> _TEXT SECTION_:
--*--

Evaluation scripts are provided in `stage3_evaluate_mimic_ext_vqa.sh`.

---

## Ethical & Safety Considerations

* **Clinical usage** — Outputs are *assistive* only; a certified radiologist must confirm findings.
* **Bias** — Training data skewed towards North-American adult populations; paediatric or non-western cohorts may underperform.
* **Privacy** — MIMIC-CXR is fully de-identified; the model does not memorise PHI.
* **Hallucinations** — Contrastive rejection reduces but does not eliminate false positives; use confidence thresholds.

---

## Known Limitations

1. No generalisation to CT, MRI, or ultrasound modalities.
2. Sensitive to extreme noise & portable AP projections.
3. Knowledge cutoff = Mar 2023; newly described conditions may be missed.

---

## Resources

* **Code & training scripts** — [https://github.com/remove4anonymous/CheX-Phi35V](https://github.com/remove4anonymous/CheX-Phi35V)
* **Data utilities**`tools/generate_visual_prompt.py`
* **Demo notebook**`demo.py`

---

## Citation

```bibtex
@misc{liu2025chexphi35v,
  title        = {CheX-Phi3.5V: Preference-Optimised Vision-Language Model for Chest X-ray Interpretation},
  author       = {Liu, Xiao and Others},
  year         = {2025},
  howpublished = {\url{https://huggingface.co/remove4anonymous/CheX-Phi-3.5-vision-instruct-DPO}}
}
```

> If you use **CheX-Phi3.5V**, please cite us and consider sharing your downstream results!

--*--

(Items in a dataset)

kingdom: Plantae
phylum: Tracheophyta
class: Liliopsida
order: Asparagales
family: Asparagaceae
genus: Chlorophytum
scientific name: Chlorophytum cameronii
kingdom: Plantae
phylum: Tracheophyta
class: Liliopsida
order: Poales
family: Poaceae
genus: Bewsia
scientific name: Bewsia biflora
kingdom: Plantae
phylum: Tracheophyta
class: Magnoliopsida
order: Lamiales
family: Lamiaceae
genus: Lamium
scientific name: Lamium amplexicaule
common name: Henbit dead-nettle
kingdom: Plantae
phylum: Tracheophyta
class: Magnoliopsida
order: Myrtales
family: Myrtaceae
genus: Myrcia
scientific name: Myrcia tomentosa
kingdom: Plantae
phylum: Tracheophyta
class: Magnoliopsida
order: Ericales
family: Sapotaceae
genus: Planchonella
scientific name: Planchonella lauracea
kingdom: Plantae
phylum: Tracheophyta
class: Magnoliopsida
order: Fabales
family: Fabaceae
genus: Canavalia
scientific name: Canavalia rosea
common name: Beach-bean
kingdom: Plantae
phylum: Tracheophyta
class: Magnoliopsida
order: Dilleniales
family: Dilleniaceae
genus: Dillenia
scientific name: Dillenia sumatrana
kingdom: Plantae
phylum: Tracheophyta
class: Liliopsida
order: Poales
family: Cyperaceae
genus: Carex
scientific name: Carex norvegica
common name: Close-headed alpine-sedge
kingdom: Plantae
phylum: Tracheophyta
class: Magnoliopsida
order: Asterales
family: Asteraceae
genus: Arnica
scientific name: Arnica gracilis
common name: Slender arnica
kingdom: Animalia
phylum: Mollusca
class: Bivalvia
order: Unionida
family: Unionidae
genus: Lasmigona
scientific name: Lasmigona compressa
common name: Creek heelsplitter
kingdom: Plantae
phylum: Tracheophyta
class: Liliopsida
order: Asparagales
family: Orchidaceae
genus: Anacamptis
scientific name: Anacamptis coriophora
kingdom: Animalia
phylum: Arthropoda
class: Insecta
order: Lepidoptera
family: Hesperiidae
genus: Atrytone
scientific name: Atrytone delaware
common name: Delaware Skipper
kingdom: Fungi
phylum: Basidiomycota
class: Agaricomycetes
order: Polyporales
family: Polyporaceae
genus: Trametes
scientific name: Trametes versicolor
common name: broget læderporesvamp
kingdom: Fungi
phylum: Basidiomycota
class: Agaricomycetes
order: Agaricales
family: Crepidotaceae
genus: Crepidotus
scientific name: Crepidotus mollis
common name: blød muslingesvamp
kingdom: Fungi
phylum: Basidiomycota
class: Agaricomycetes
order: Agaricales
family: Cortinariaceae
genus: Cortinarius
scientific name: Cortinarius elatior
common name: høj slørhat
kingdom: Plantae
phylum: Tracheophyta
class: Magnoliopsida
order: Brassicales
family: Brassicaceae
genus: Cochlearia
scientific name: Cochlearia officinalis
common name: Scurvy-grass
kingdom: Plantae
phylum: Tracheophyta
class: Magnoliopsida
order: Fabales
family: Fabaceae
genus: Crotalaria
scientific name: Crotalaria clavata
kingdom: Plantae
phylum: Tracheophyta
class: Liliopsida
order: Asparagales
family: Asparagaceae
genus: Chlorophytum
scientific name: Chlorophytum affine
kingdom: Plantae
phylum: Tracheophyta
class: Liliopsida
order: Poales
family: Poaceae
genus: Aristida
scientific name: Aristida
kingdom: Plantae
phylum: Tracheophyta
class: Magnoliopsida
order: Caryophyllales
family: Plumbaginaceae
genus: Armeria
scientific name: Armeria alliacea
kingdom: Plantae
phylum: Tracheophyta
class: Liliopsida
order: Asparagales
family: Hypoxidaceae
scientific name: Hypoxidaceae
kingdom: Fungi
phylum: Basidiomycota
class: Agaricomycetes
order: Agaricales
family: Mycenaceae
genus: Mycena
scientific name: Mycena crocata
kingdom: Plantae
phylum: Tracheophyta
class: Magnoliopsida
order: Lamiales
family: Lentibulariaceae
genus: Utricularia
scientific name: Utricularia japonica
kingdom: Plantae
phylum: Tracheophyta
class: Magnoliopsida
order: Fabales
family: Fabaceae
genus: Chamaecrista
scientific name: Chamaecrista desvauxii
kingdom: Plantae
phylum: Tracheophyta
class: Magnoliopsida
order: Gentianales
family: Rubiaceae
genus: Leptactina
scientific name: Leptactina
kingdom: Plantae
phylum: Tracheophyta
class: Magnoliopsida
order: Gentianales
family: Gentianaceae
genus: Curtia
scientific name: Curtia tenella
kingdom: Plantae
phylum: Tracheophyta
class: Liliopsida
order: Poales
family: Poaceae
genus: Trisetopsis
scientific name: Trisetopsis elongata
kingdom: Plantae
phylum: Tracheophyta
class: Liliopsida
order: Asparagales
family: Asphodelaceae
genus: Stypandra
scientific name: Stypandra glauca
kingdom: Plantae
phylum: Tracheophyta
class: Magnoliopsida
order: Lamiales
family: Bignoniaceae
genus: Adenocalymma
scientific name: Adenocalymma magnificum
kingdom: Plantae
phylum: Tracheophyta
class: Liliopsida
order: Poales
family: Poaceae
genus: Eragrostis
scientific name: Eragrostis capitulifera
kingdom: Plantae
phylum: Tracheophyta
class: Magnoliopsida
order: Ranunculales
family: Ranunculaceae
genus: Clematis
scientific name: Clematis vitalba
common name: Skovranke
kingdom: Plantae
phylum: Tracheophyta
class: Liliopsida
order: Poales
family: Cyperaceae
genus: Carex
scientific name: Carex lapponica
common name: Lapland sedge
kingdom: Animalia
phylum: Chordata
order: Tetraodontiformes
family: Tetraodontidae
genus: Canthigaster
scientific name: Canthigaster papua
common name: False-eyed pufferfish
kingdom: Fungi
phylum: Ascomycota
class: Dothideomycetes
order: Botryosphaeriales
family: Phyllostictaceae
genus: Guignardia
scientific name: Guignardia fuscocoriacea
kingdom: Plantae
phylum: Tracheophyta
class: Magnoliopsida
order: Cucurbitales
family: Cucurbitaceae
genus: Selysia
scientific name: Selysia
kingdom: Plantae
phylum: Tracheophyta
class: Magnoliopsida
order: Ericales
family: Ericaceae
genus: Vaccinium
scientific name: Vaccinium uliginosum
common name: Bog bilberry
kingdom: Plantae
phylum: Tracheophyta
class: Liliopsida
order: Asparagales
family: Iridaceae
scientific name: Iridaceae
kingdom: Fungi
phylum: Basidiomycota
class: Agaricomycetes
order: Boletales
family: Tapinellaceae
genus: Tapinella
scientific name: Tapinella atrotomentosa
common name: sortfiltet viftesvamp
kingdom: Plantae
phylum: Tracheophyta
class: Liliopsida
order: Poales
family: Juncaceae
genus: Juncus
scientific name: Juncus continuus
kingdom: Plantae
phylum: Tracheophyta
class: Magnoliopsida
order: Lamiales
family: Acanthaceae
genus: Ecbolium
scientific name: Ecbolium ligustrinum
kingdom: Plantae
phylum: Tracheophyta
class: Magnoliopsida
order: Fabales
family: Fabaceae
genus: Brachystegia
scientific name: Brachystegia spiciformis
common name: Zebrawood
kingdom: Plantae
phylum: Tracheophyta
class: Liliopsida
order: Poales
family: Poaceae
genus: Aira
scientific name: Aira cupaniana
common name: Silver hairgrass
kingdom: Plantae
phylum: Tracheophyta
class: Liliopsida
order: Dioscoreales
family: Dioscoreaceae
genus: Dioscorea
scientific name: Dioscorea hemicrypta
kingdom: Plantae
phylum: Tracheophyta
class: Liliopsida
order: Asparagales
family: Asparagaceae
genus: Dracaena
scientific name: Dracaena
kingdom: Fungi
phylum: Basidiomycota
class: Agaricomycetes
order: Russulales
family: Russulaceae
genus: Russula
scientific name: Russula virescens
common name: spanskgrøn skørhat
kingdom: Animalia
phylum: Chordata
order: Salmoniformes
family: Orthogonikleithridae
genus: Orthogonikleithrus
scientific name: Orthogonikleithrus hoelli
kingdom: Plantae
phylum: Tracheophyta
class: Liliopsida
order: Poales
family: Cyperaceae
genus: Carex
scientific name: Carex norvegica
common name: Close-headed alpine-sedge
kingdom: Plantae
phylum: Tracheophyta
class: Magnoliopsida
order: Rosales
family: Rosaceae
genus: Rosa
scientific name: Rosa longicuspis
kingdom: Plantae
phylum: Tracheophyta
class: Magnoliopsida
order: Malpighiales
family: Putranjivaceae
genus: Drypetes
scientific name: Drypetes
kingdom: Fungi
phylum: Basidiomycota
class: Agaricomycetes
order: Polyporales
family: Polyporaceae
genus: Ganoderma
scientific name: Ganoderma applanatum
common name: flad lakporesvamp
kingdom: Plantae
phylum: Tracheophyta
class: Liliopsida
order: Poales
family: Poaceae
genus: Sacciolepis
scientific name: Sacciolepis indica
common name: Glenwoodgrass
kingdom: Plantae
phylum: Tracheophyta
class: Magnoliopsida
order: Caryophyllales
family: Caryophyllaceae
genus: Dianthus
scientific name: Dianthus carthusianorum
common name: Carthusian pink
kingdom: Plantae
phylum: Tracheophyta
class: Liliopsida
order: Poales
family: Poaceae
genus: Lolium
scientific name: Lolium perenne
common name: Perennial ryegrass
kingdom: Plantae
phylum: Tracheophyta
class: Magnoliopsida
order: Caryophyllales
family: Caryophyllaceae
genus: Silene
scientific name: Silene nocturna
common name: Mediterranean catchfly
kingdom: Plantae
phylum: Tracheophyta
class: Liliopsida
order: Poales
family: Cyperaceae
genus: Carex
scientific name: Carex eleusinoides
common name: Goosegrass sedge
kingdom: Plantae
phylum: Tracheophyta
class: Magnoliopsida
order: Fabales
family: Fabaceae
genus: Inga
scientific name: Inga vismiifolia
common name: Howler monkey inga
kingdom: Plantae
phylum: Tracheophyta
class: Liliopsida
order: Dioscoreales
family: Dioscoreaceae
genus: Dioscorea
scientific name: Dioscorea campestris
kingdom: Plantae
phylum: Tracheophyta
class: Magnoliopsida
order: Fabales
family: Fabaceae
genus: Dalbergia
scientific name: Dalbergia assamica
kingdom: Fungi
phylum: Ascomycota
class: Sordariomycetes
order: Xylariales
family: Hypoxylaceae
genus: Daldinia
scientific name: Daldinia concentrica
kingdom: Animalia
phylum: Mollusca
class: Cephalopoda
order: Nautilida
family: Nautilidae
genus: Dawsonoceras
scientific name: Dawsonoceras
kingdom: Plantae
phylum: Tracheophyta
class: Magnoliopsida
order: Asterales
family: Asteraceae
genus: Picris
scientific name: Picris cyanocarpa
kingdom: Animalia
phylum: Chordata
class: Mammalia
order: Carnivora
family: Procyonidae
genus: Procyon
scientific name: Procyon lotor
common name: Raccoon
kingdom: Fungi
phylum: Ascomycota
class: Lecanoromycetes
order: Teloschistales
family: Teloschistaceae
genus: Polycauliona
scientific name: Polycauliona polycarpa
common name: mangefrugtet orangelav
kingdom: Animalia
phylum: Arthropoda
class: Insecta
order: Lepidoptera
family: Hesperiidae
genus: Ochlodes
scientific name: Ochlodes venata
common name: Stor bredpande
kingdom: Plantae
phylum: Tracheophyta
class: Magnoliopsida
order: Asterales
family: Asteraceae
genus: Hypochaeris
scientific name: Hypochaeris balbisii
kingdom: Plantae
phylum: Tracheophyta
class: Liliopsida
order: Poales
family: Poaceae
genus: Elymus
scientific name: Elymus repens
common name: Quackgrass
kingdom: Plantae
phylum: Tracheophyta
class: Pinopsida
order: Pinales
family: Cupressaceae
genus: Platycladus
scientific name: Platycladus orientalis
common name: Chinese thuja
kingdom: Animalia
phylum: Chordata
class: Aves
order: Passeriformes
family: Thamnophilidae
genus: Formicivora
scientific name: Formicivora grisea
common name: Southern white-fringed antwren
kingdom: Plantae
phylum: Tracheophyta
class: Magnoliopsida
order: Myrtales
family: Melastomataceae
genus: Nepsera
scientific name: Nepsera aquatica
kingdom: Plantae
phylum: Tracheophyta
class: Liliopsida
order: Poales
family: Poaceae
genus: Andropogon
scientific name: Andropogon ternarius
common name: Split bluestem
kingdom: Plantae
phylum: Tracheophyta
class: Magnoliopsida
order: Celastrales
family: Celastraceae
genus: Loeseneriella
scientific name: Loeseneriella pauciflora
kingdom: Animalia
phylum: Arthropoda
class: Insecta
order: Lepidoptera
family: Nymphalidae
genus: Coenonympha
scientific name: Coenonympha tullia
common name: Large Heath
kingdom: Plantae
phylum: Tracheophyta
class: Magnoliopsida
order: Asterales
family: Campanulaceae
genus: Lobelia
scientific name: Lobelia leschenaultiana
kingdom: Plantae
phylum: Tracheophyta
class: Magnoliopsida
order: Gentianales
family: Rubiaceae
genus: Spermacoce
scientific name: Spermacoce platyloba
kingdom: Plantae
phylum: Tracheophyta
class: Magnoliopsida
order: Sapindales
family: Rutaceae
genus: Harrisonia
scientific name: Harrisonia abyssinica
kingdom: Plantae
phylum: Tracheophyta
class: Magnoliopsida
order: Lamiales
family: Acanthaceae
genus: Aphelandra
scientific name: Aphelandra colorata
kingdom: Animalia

--*--

> _WORK INSTRUCTIONS_:
1 - Answer these questions from the CheX-Phi3.5V model card:
(a) Which script provides the evaluation scripts?
(b) Which dataset is described as fully de-identified?
(c) What knowledge cutoff is given?
2 - Extract the passage of the CheX-Phi3.5V model card between "Evaluation scripts are" and "use confidence thresholds.", inclusive.
Rely only on the text to complete the work.

> _TASK ANSWERS_:
1 -
(a) `stage3_evaluate_mimic_ext_vqa.sh`
(b) MIMIC-CXR
(c) Mar 2023

2 -
Evaluation scripts are provided in `stage3_evaluate_mimic_ext_vqa.sh`.

---

## Ethical & Safety Considerations

* **Clinical usage** — Outputs are *assistive* only; a certified radiologist must confirm findings.
* **Bias** — Training data skewed towards North-American adult populations; paediatric or non-western cohorts may underperform.
* **Privacy** — MIMIC-CXR is fully de-identified; the model does not memorise PHI.
* **Hallucinations** — Contrastive rejection reduces but does not eliminate false positives; use confidence thresholds.